Eomana
Die vierte Schwester, die trauernde Mutter
"Komm und sag mir, wenn das Lied zu Ende geht,
wenn Flammen die letzten Musiker verschlingen
und jedes Instrument zu grauer Asche zerfällt
wenn die Tänzer stolpern und ihre faulen Glieder strecken
und stumme Zungen vom Leid der Zeitalter singen."Eomana wird von einigen Barden und Schaustellern als vierte der drei Schwestern verehrt, als vergessene Schutzherrin verstoßener Barden und gepeinigter Künstler. Sie gilt ebenfalls als Zwillingsschwester von Amoena, jedoch werden ihr nur jene Lieder gewidmet, die Barden meist nur unter ihres Gleichen singen oder allenfalls um voll Spott und Hass ein ungeliebtes Publikum oder gleich die gesamte Welt zu verschmähen. Sie von Musikern angerufen, denen man die Finger brechen lies, von Schaustellern, die nach Endophal in die Sklaverei verkauft wurden und von Sängern, die Hunger plagt und die in fiebrigen Gedanken darüber nachsinnen, die eigene Zunge zu verschlucken, um zumindest irgendetwas im Magen zu haben.
Eomana spielt mit verstümmelten Fingern auf einer gebrochenen Laute und während den drei Schwestern nachgesagt wird, dass ihre Lieder selbst die Götter zu Tränen rühren können, vergießen sie bei Eomanas Spiel nur blutige Tränen. Niemandem außer ihr selbst sagen die schneidenden Dissonanzen ihrer Laute und der gefrierende Gesang von ihren ausgetrockneten dünnen Lippen zu. Als Angamon von Vitama geboren wurde, brachte auch Eomana ein Kind zur Welt, dass nach dem Richtspruch der Viere nie auf Tare wandeln sollte und so sang und spielte sie selbst, als die Götter das Neugeborene erstachen, noch ehe die Nabelschnur durchtrennt war. Als sie nicht aufhören wollte, Lieder der Trauer und der Anklage über dieses Verbrechen zu singen, brachen die Götter ihr alle Glieder und schnitten Eomana die Zunge aus dem Mund.

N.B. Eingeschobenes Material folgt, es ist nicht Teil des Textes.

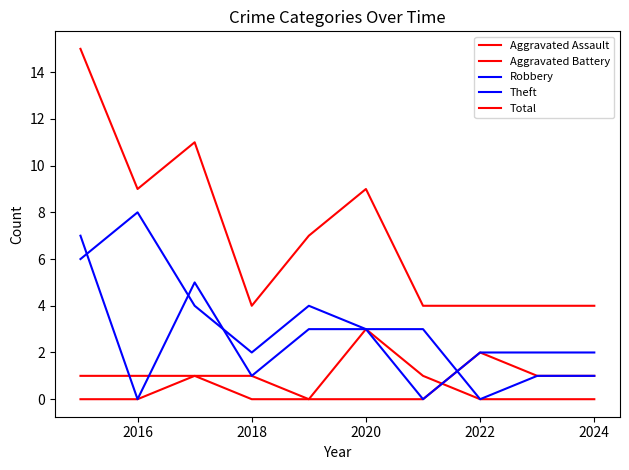

How many lines are shown in the chart?

5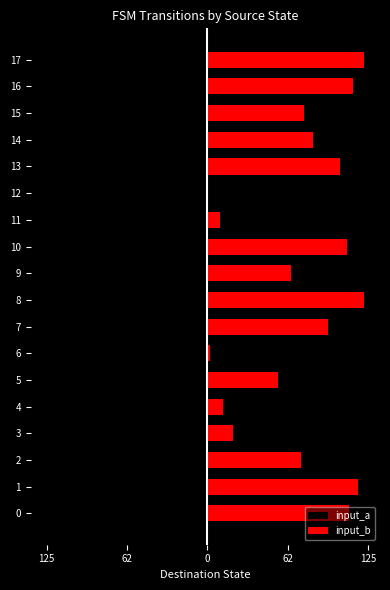

At which category is the sum across all series the highest?

17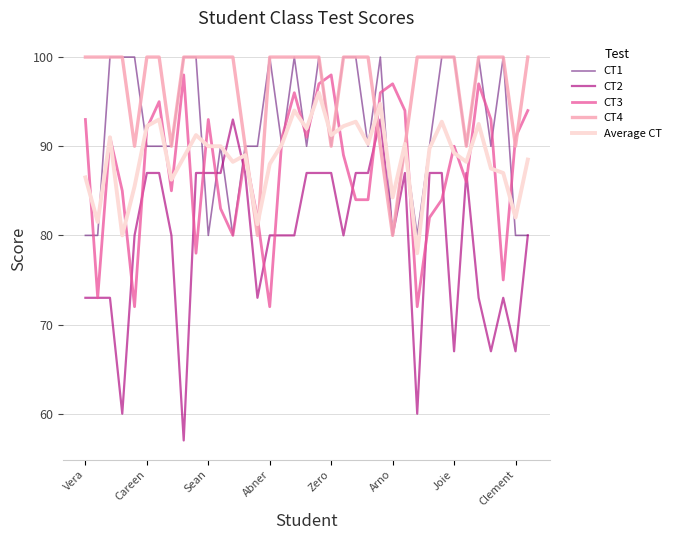

What is the smallest value displayed?

57.0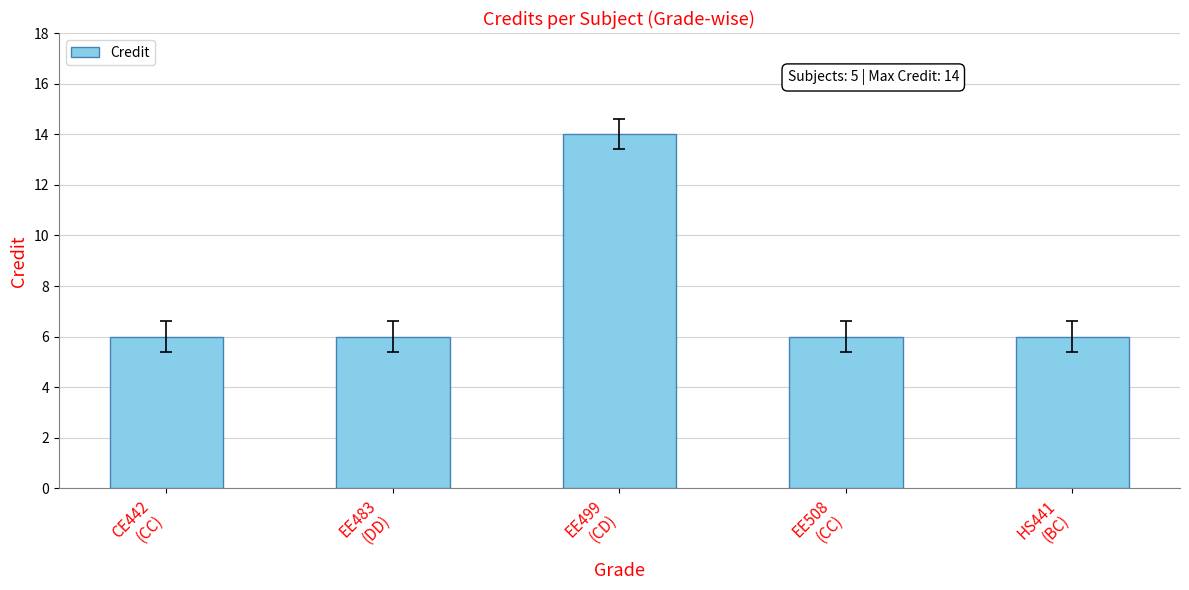

What is the label of the 4th bar from the left?

EE508
(CC)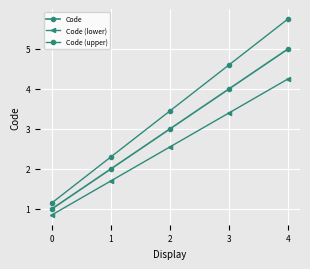

Is this an area chart (filled region under the line)?

No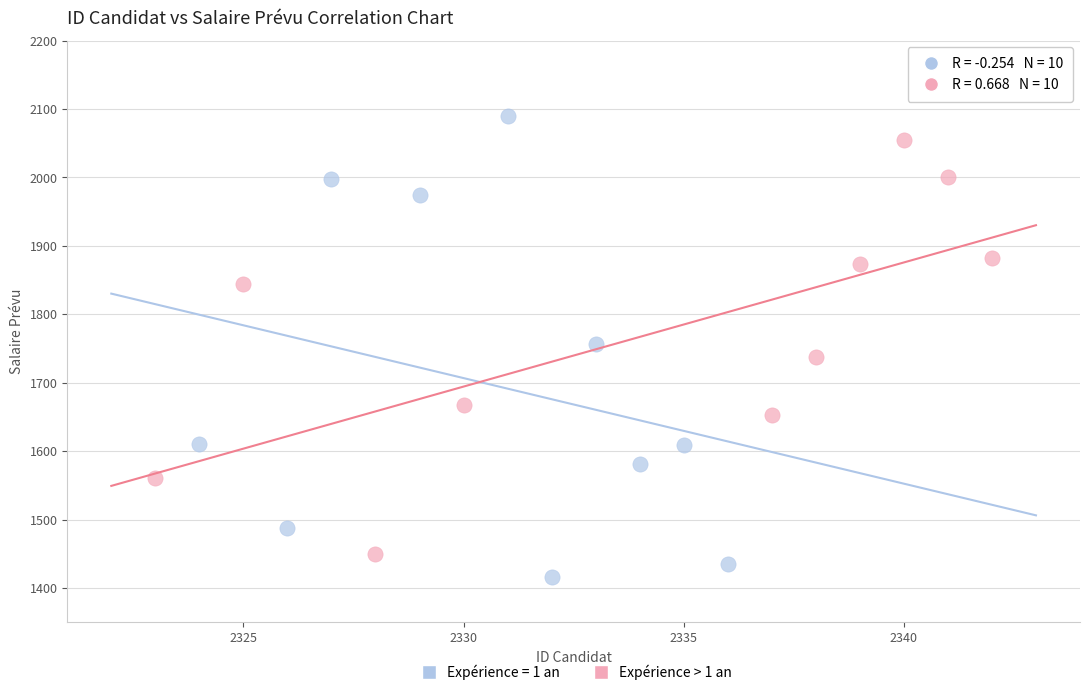

Which series has the widest spread of Y values?

Expérience = 1 an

Es heißt, wenn Tare ihre Ende findet und im Weltenbrand vergeht, wird Eomana zu einem fiebrigen letzten Lied spielen und mit ihrer brüchigen Stimme wird voller Spott und voller Verachtung den Fall der Götter und ihrer Diener begleiten. Und wenn Angamon sein Ende findet, wird sie am Ende der Welt, wenn alles Leben zu Asche zerfallen ist, ihrem Kind, dem es niemals gegönnt war, auf Tare zu wandeln, einen Namen geben und ein Schlaflied singen.
Dargestellt wird Eomana oft als in Lumpen gehüllte Gestalt, bei der der schmutzige Stoff der Kleider direkt in blasse kranke Haut überzugehen scheint. Unzählige verstümmelte und krumme Gliedmaßen tragen eine Auswahl an zerbrochenen und zerstörten Musikinstrumenten. In einem dieser gebrochenen Arme liegt ein blutbeflecktes Bündel, direkt aus ihrer Gestalt entspringt. Ihr Antlitz wird fast nie dargestellt, es heißt, sie habe es mit dem Mord an ihrem Kind von Tare und den Göttern in Trauer und Wut abgewandt. Alle ihre Abbildungen haben zum Zweck, Unbehagen zu erwecken und alle ihre Lieder sollen an das Unrecht erinnern, dass der Welt angetan wird, während selbst die Götter ihre Augen abwenden. Einzig für Vitama hat Eomana mehr als Schmach übrig, verlor sie doch ebenfalls ihren Sohn und doch verachtet sie ihre Naivität und Scheinheiligkeit.
"Komm und sag mir wenn das letzte Lied zu Ende geht,
wenn die Sterne, die Juwelen in den Kronen der Götter,
brüllend auf die Welt stürzen und der Himmel feurig brennt
und wenn Könige, Helden und Heilige vorbeimaschieren
und von den Gesichtern all ihre Masken fallen."